An 8-cell blastocyst, via Wikipedia Commons

Cain tells her patients that “an embryo’s DNA is like a book of instructions for making a baby.” Cain explains why some embryos are more suitable for transfer than others and why some IVF cycles fail: “It’s as if the next page is missing and the embryo doesn’t know what to do next to in order to keep growing. It doesn’t know how to make a heart, a brain, a spinal column, or even how to implant and achieve pregnancy.”

According to Cain, only 10 percent of eggs during IVF are genetically normal to proceed to fertilization, where fertilization rates with IVF approach 50 percent. Chromosomal abnormalities are common, even in healthy fertile women. “This is why women don’t get pregnant every month with unprotected sex,” Cain adds. Embryos that are chromosomally abnormal and have virtually no chance of making it to full term — much less achieving pregnancy in the first place – are discarded.

Under personhood, doctors wouldn’t have the option to discard any embryos with abnormalities or defects; worse still, patients may not have the right to refuse the transfer of all their embryos at once, placing patients at risk for multiple births.

Jeopardizing Patient Safety

The American Society for Reproductive Medicine (ASRM) and the Society for Reproductive Technology (SART) created embryo transfer guidelines recommending caps on the number of embryos (at most two or three embryos at once) transferred specifically to mitigate the possibility of and risks associated with higher-order multiple births.

Proponents of personhood argue the simplest way to avoid criminal liability for discarding embryos is to create fewer embryos in the first place by retrieving fewer eggs from the patient. This is problematic from a patient safety perspective, Cain notes.

An embryo transfer room, via Wikimedia Commons

“It’s just not a feasible practice,” she says. “We try to retrieve as many eggs as we can get to reduce the patient’s risk for ovarian hyperstimulation syndrome (OHSS).” OHSS is a potentially life-threatening condition resulting when a woman’s ovaries produce too many eggs; leaving any eggs within the ovaries during IVF puts a patient at greater risk of developing OHSS. While it is possible to use less medication to stimulate the production of fewer eggs, this drastically reduces efficacy of the IVF procedure itself.

Denying Patients Access to Their Embryos

Whether or not an IVF cycle was successful, cryopreservation of any excess embryos also remains in doubt. Not all frozen embryos survive the thawing process— around 20 percent don’t. If personhood were law, it would be too risky to use those embryos for future cycles in the event that any of them didn’t survive thawing, leaving them in a legal holding pattern with infertility patients unable to access their own embryos.

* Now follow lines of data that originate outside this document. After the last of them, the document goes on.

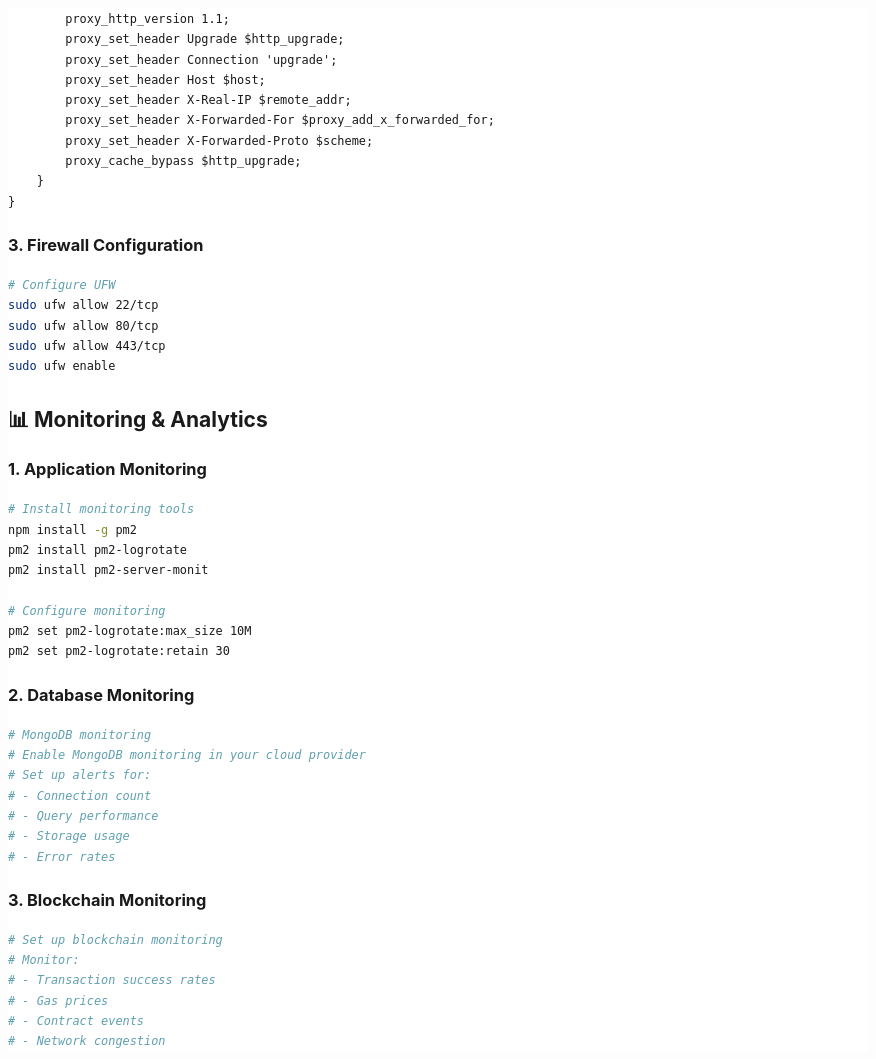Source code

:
 ```nginx
        proxy_http_version 1.1;
        proxy_set_header Upgrade $http_upgrade;
        proxy_set_header Connection 'upgrade';
        proxy_set_header Host $host;
        proxy_set_header X-Real-IP $remote_addr;
        proxy_set_header X-Forwarded-For $proxy_add_x_forwarded_for;
        proxy_set_header X-Forwarded-Proto $scheme;
        proxy_cache_bypass $http_upgrade;
    }
}
```

### 3. Firewall Configuration

```bash
# Configure UFW
sudo ufw allow 22/tcp
sudo ufw allow 80/tcp
sudo ufw allow 443/tcp
sudo ufw enable
```

## 📊 Monitoring & Analytics

### 1. Application Monitoring

```bash
# Install monitoring tools
npm install -g pm2
pm2 install pm2-logrotate
pm2 install pm2-server-monit

# Configure monitoring
pm2 set pm2-logrotate:max_size 10M
pm2 set pm2-logrotate:retain 30
```

### 2. Database Monitoring

```bash
# MongoDB monitoring
# Enable MongoDB monitoring in your cloud provider
# Set up alerts for:
# - Connection count
# - Query performance
# - Storage usage
# - Error rates
```

### 3. Blockchain Monitoring

```bash
# Set up blockchain monitoring
# Monitor:
# - Transaction success rates
# - Gas prices
# - Contract events
# - Network congestion
```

Even if patients wanted to transfer their frozen embryos to another state where personhood wasn’t law, the legality of moving those embryos from one facility to another is also thrown into question. “Infertility patients transferring embryos out of state could be accused of trafficking humans across state lines,” Cain warns.

A Question of Murder

When asked about whether or not she could continue to practice IVF in North Dakota if Measure 1 were to pass, Cain replied that her clinic – the sole fertility treatment provider in her state — would have to close up shop and move to another state entirely.

“Once we have a fertilized egg and that egg is now considered a person,” Cain argues, “We could be held criminally liable for murder if something happened to that fertilized egg.” She envisions a scenario where it would only take one patient who didn’t get pregnant via IVF to question what happened to her embryos.”

We suddenly go from an accusation of misconduct to murder. We’re not prepared to face a murder conviction every time an embryo dies in culture.”

If Colorado and North Dakota vote personhood into law on Tuesday, there simply isn’t enough legal clarity that IVF as a standard of treatment for infertility patients could continue in either state. Fertility clinics in both states will be forced to close their doors, denying treatment access to thousands of infertility patients.

And while personhood proponents claim to be pro-family, they’d be denying those infertility patients any chance to have families of their own.